Les frontières togolaises sont fermées depuis plus d’un an, mais dans la pratique, elles sont restées ouvertes aux passagers contre des espèces sonnantes et trébuchantes. Dans le même sillage, les produits de grande consommation comme le gari, le maïs et le haricot s’exportent avec la complicité des forces de défense et de sécurité qui au lieu de protéger les frontières, entretiennent ces trafics et s’enrichissent.
La scène paraît à la fois ahurissante, choquante et insupportable en cette période de cherté de la vie. Des dizaines de gros sacs de gari traversant les frontières en direction du Bénin voisin, zone de transit avant le Nigeria, destination finale. Il y a quelques jours, des sources en provenance de la localité d’Agoué qui fait office de frontière entre le Togo et le Bénin ont alerté. « Nous crions que le gari coûte de plus en plus cher dans notre pays. Mais chaque jour, ce sont des dizaines de sacs de gari que les étrangers convoient vers leur pays à partir du Togo. J’ai suffoqué en voyant à Agouégan, Agokpamé, Agoué (localités de la frontière Togo-Bénin, Ndlr) des tonnes de gari quitter le pays comme ça.

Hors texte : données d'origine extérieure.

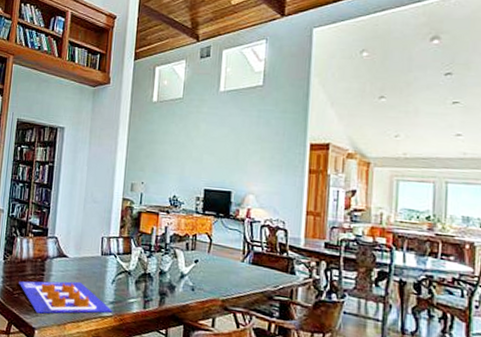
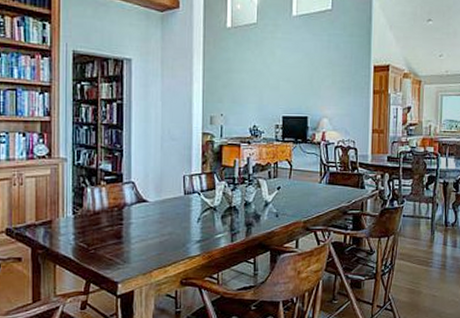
poster: present [19,281,113,314] -> none [94,225,201,267]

C’est écœurant, triste et impitoyable », rapporte la source qui précise que les produits sont évacués par voie fluviale.
Ce qui est anormal dans ce trafic, c’est que tout se passe au nez et à la barbe des forces de défense déployées pour protéger les frontières poreuses. « Les soldats sont là, mais ne bougent pas le petit doigt. Ce qui importe pour eux, c’est de percevoir un montant sur chaque sac de gari, se remplir les poches et se taire », s’indigne la source. « Si le gouvernement avait empêché l’écoulement des produits locaux hors de nos frontières, nous ne connaîtrions pas cette situation de flambée des prix sur le marché. C’est parce que le gari est exporté clandestinement que son prix augmente de jour en jour. Le bol de gari à 1500 FCFA, c’est du jamais vu », décrie notre interlocuteur qui indique qu’à Agouégan dans le Bénin, il y a de nombreux magasins pour le stockage de ces produits avant le départ pour le Nigeria.

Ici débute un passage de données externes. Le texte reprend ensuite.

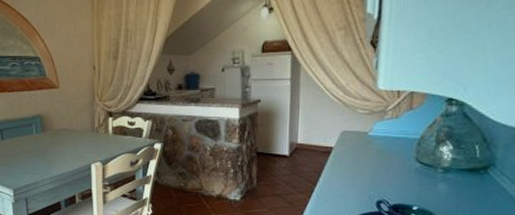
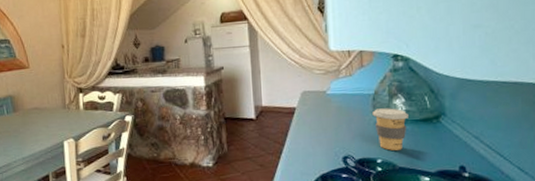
coffee cup: none [415,154,454,199] -> present [372,108,408,151]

La partie visible de l’Iceberg
Ces dizaines de sacs de gari convoyés hors du Togo par la localité frontalière d’Agoué ne sont qu’une infime partie de ce trafic qui s’opère à ciel ouvert. La corruption de nos frères qui ont choisi de faire le métier des armes n’est plus à prouver. Sur les routes, ils rançonnent. Aux frontières, c’est pareil. Depuis plus d’une année, les frontières terrestres du Togo sont officiellement fermées pour, dit-on, une meilleure riposte contre la propagation de la pandémie de Covid-19. Il est vrai que cette fermeture a diminué le flux de personnes traversant les frontières, mais elle a fait grimper le trafic, au profit des forces de défense et de sécurité.

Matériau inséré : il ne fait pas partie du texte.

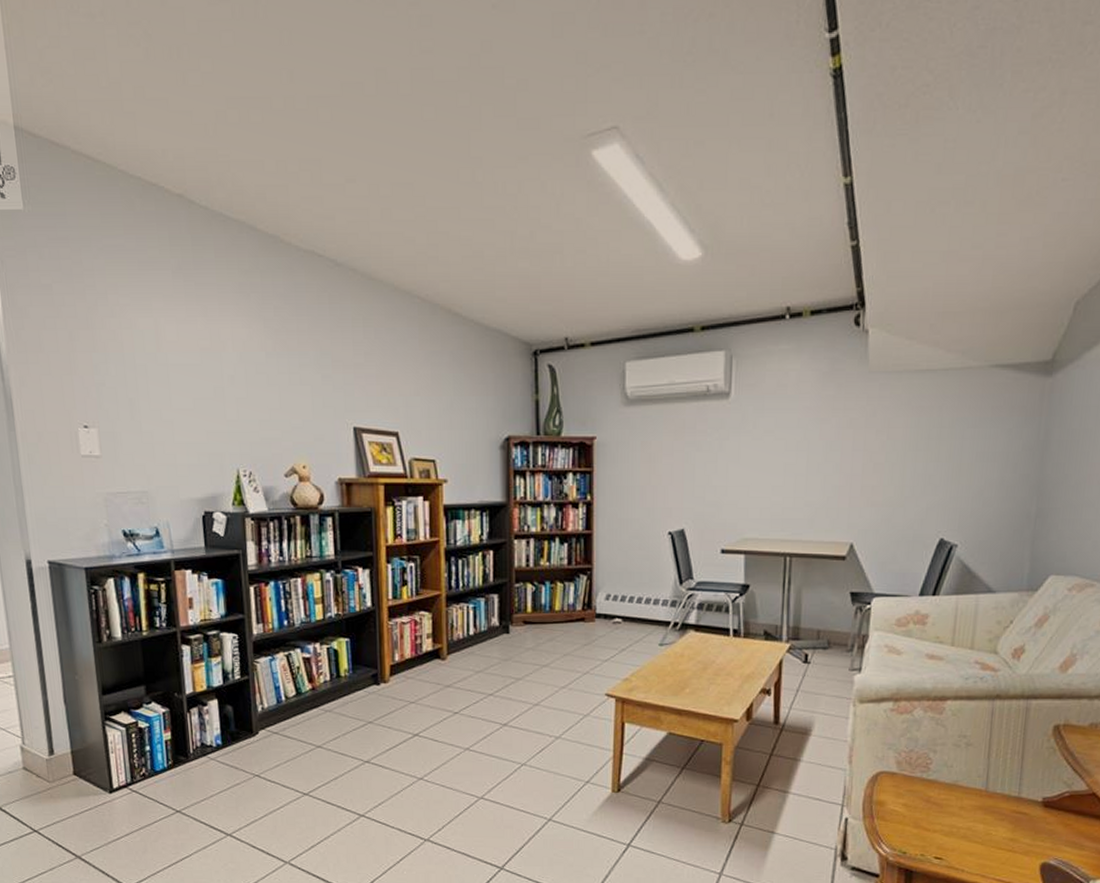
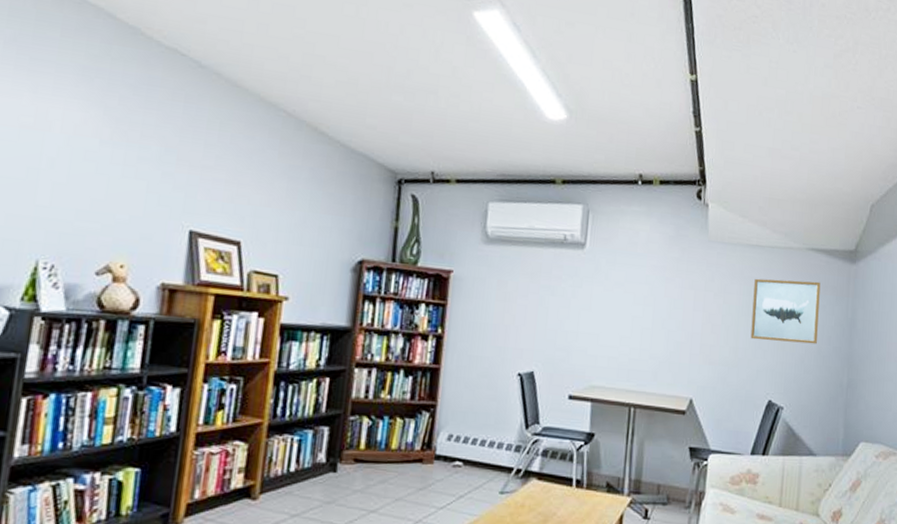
wall art: none [919,402,1006,475] -> present [750,278,821,345]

A Lomé, le lieu le mieux indiqué pour vivre ce trafic en tout genre est la grille qui sépare le pays du Ghana. Matin, midi, soir et dans la nuit profonde, ce sont des milliers de personnes qui traversent, bagages en mains ou marchandises sous les bras. Tricycles, motos et marchandises passent par les grilles où des passages ont été prévus par les militaires. Ces derniers appuyés par des civils organisent la traversée. Les marchandises sont stockées dans les rues à une dizaine de mètres de la grille et quand le signal est donné, passagers, transporteurs et commerçants passent. Et ce n’est pas une œuvre humanitaire, loin de là. Chaque passager ou marchandise passe par la case « argent ». « Avant, on pouvait traverser la grille et payer quelques pièces d’argent, mais avec la fermeture des frontières, la traversée coûte plus chère. Ça me coûte les yeux de la tête, mais je suis obligé de payer parce que mon travail en dépend. Ces soldats ne font que s’enrichir », déclare un mécanicien.
Et c’est vrai, dans cette situation qui inflige des souffrances amères aux populations, les forces de défense et de sécurité se frottent les mains. La grande interrogation est relative à la destination finale de tout ou partie de ces fonds collectés auprès des populations. Des sources estiment que le gouvernement en profite aussi.